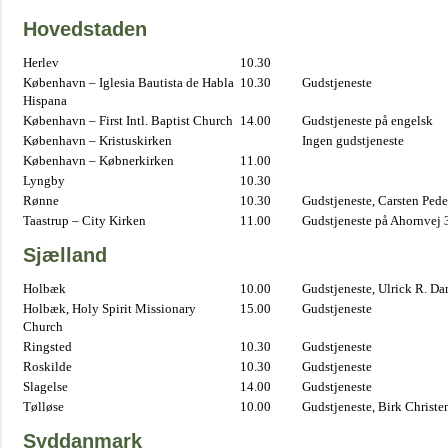
Hovedstaden
Herlev
10.30
København – Iglesia Bautista de Habla
10.30
Gudstjeneste
Hispana
København – First Intl. Baptist Church
14.00
Gudstjeneste på engelsk
København – Kristuskirken
Ingen gudstjeneste
København – Købnerkirken
11.00
Lyngby
10.30
Rønne
10.30
Gudstjeneste, Carsten Pede
Taastrup – City Kirken
11.00
Gudstjeneste på Ahornvej 
Sjælland
Holbæk
10.00
Gudstjeneste, Ulrick R. D
Holbæk, Holy Spirit Missionary
15.00
Gudstjeneste
Church
Ringsted
10.30
Gudstjeneste
Roskilde
10.30
Gudstjeneste
Slagelse
14.00
Gudstjeneste
Tølløse
10.00
Gudstjeneste, Birk Christe
Syddanmark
------
### DESCRIPTION OF THE TASK
Output the data verbatim, images excluded.

### SOLUTION TO THIS PROBLEM
Hovedstaden
Herlev
10.30
København – Iglesia Bautista de Habla
10.30
Gudstjeneste
Hispana
København – First Intl. Baptist Church
14.00
Gudstjeneste på engelsk
København – Kristuskirken
Ingen gudstjeneste
København – Købnerkirken
11.00
Lyngby
10.30
Rønne
10.30
Gudstjeneste, Carsten Pede
Taastrup – City Kirken
11.00
Gudstjeneste på Ahornvej 
Sjælland
Holbæk
10.00
Gudstjeneste, Ulrick R. D
Holbæk, Holy Spirit Missionary
15.00
Gudstjeneste
Church
Ringsted
10.30
Gudstjeneste
Roskilde
10.30
Gudstjeneste
Slagelse
14.00
Gudstjeneste
Tølløse
10.00
Gudstjeneste, Birk Christe
Syddanmark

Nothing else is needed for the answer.